Input data:
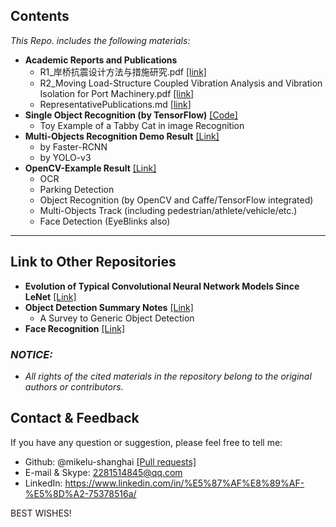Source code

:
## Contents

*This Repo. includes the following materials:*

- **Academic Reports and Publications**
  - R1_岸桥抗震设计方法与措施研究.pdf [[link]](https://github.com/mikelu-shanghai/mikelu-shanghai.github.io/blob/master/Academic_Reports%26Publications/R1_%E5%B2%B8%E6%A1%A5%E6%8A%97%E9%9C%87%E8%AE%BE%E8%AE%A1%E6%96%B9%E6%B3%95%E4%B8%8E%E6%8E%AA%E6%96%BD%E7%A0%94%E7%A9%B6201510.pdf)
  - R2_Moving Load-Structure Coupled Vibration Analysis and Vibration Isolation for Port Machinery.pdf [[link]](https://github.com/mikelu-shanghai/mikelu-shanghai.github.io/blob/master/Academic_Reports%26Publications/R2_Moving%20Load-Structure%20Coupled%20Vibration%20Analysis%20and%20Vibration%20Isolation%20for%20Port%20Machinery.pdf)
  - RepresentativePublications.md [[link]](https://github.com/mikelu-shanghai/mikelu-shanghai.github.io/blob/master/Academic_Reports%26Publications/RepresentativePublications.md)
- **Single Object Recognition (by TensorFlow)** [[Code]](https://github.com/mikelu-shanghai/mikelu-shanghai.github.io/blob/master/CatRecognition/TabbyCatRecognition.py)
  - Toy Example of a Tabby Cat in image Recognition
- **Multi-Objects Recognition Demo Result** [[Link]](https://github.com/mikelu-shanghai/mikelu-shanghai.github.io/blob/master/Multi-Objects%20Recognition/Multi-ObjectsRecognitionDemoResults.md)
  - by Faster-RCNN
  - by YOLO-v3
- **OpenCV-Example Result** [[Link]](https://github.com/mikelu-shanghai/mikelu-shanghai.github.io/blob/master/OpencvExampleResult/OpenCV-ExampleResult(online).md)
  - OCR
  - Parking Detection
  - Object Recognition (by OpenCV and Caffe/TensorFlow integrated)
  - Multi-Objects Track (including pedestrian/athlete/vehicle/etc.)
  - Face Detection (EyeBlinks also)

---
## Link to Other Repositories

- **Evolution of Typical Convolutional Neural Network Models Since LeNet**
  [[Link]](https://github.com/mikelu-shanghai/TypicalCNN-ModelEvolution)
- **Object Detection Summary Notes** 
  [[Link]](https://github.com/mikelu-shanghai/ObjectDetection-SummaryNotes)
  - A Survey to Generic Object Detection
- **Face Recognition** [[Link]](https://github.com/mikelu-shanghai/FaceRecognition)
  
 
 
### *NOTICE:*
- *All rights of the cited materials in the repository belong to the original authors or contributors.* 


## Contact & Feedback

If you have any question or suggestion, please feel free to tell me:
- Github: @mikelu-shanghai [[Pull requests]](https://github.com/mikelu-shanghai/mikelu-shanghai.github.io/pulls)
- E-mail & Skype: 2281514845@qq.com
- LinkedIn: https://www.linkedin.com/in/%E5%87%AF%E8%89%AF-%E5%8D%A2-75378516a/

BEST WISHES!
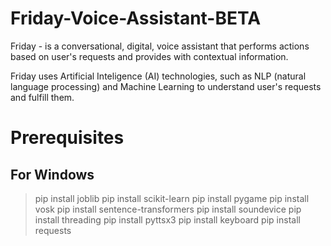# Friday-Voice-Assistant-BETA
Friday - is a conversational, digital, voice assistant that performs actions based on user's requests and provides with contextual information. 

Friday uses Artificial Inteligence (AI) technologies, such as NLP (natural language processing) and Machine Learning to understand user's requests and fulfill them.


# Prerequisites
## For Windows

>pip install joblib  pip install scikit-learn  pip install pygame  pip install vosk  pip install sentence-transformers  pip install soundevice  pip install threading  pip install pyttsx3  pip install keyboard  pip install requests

What the exercise asks: Look through the data and gather every line with the string "requests" in it.

Output of the exercise:
- Github: @mikelu-shanghai [[Pull requests]](https://github.com/mikelu-shanghai/mikelu-shanghai.github.io/pulls)
Friday - is a conversational, digital, voice assistant that performs actions based on user's requests and provides with contextual information. 
Friday uses Artificial Inteligence (AI) technologies, such as NLP (natural language processing) and Machine Learning to understand user's requests and fulfill them.
>pip install joblib  pip install scikit-learn  pip install pygame  pip install vosk  pip install sentence-transformers  pip install soundevice  pip install threading  pip install pyttsx3  pip install keyboard  pip install requests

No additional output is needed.